Details
-
Bug
-
Status: Open
-
Minor
-
Resolution: Unresolved
-
2.6.0, 3.0.0
-
None
-
None
-
Our 2.6.0 environment is a 3 node cluster running cdh5.15.0.
Our 3.0.0 environment is a 4 node cluster running cdh6.3.0.
Description
We have been experiencing large amounts of scheduled blocks that never get cleared out. This is preventing blocks from being placed even when there is plenty of space on the system.
Here is an example of the block growth over 24 hours on one of our systems running 2.6.0
Here is an example of the block growth over 24 hours on one of our systems running 3.0.0
https://issues.apache.org/jira/browse/HDFS-1172 appears to be the main issue we were having on 2.6.0 so the growth has decreased since upgrading to 3.0.0, however, there appears to still be a systemic growth in scheduled blocks over time and our systems will still need to restart the namenode on occasion to reset this count. I have not determined what is causing the leaked blocks in 3.0.0.
Looking into the issue, I discovered that the intention is for scheduled blocks to slowly go back down to 0 after errors cause blocks to be leaked.

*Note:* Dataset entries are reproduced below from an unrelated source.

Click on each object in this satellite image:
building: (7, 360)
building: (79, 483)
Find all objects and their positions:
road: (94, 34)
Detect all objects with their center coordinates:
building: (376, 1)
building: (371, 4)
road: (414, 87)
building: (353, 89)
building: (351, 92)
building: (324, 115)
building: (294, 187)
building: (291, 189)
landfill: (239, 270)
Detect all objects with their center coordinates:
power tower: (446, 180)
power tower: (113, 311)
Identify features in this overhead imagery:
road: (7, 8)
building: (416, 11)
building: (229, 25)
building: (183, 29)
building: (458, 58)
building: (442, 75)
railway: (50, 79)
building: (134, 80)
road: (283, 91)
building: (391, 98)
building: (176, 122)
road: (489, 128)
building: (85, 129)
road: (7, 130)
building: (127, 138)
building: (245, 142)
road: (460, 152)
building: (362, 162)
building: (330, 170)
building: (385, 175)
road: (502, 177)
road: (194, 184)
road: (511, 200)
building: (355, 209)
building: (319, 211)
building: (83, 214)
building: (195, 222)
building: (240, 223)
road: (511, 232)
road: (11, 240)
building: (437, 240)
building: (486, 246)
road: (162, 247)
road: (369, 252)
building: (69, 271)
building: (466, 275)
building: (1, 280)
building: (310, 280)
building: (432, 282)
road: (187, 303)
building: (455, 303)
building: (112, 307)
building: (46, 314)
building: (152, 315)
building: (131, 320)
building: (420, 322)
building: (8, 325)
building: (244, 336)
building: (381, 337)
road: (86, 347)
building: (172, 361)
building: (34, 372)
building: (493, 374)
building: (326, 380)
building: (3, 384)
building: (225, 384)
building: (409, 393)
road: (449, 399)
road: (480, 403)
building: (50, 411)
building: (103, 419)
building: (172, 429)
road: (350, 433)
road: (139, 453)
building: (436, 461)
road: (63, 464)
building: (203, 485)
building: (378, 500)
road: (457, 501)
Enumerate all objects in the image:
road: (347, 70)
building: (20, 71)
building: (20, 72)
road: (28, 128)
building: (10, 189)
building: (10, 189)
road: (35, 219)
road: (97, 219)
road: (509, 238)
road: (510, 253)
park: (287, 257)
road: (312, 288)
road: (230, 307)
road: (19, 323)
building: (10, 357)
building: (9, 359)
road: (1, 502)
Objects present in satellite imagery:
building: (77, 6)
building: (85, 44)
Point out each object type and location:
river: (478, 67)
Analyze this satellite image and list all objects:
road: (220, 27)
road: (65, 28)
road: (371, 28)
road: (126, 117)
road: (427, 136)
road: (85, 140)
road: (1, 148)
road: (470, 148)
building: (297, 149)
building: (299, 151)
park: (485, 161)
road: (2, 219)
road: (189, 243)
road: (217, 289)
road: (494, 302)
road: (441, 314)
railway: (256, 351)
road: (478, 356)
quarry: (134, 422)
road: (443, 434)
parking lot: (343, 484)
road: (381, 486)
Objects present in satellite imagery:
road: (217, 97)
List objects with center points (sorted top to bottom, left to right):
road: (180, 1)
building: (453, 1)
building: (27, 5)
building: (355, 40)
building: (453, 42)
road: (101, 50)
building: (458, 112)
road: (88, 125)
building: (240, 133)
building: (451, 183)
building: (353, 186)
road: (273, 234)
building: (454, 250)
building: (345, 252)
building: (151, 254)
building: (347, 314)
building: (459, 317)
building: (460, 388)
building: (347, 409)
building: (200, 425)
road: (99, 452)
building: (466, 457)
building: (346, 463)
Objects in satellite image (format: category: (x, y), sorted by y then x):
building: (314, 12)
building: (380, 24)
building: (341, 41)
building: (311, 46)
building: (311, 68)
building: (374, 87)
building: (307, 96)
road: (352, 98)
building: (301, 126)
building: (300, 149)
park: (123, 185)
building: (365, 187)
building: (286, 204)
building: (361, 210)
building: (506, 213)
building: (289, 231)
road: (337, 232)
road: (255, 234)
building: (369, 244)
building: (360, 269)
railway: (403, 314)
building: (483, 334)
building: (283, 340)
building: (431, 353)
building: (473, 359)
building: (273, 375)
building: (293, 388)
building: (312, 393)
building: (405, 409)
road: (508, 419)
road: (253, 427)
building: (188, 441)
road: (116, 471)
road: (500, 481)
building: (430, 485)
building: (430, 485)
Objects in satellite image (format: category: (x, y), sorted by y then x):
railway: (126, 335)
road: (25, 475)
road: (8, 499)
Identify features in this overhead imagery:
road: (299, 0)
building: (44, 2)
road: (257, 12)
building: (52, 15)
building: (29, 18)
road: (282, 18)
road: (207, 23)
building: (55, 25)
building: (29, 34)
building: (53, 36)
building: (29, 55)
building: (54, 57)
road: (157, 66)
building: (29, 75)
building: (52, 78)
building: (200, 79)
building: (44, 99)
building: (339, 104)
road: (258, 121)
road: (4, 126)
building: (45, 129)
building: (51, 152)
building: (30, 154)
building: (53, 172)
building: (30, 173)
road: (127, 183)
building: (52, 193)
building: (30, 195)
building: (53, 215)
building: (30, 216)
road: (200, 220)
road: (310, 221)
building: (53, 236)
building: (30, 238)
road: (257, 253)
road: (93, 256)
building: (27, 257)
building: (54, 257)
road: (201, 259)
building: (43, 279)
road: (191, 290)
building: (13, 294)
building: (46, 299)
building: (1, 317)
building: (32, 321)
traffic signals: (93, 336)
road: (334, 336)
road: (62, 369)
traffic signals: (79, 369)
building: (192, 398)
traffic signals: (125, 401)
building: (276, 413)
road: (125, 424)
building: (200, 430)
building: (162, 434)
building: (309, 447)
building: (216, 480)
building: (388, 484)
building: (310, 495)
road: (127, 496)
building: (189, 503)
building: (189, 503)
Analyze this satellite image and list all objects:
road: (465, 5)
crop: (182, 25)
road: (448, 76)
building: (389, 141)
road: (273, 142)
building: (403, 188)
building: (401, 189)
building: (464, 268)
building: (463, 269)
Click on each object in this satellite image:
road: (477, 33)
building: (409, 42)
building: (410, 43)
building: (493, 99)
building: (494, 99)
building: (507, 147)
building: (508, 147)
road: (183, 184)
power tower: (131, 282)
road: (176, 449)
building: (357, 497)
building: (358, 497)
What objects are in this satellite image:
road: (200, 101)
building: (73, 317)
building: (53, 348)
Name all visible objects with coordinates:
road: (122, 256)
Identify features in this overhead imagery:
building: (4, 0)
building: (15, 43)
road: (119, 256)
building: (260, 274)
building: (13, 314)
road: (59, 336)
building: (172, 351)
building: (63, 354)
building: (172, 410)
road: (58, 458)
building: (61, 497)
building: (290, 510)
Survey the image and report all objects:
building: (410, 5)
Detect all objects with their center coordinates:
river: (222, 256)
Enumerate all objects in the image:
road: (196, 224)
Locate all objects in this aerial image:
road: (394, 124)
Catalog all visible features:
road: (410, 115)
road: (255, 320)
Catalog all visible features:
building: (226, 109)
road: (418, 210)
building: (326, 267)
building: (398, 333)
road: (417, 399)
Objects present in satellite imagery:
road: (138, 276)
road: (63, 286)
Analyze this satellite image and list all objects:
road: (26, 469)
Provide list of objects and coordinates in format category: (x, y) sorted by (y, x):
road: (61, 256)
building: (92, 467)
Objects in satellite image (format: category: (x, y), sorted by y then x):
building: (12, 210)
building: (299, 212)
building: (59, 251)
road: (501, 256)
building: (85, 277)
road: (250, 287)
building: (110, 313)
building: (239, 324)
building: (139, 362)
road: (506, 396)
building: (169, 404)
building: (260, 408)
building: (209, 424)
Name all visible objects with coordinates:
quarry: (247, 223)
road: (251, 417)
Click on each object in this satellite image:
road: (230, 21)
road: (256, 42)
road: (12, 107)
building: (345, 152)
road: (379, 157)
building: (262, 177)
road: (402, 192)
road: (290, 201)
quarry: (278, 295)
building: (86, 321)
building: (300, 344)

/** Increment the number of blocks scheduled. */ void incrementBlocksScheduled(StorageType t) { currApproxBlocksScheduled.add(t, 1); } /** Decrement the number of blocks scheduled. */ void decrementBlocksScheduled(StorageType t) { if (prevApproxBlocksScheduled.get(t) > 0) { prevApproxBlocksScheduled.subtract(t, 1); } else if (currApproxBlocksScheduled.get(t) > 0) { currApproxBlocksScheduled.subtract(t, 1); } // its ok if both counters are zero. } /** Adjusts curr and prev number of blocks scheduled every few minutes. */ private void rollBlocksScheduled(long now) { if (now - lastBlocksScheduledRollTime > BLOCKS_SCHEDULED_ROLL_INTERVAL) { prevApproxBlocksScheduled.set(currApproxBlocksScheduled); currApproxBlocksScheduled.reset(); lastBlocksScheduledRollTime = now; } }
However, this code does not do what is intended if the system has a constant flow of written blocks. If blocks make it into prevApproxBlocksScheduled, the next scheduled block increments currApproxBlocksScheduled and when it completes, it decrements prevApproxBlocksScheduled preventing the leaked block to be removed from the approx count. So, for errors to be corrected, we have to not write any data for the roll period of 10 minutes. The number of blocks we write per 10 minutes is quite high. This allows the error on the approx counts to grow to very large numbers.
The comments in the ticket for the original implementation suggest this issues was known. https://issues.apache.org/jira/browse/HADOOP-3707. However, it's not clear to me if the severity of it was known at the time.
> So if there are some blocks that are not reported back by the datanode, they will eventually get adjusted (usually 10 min; bit longer if datanode is continuously receiving blocks).
The comments suggest it will eventually get cleared out, but in our case, it never gets cleared out.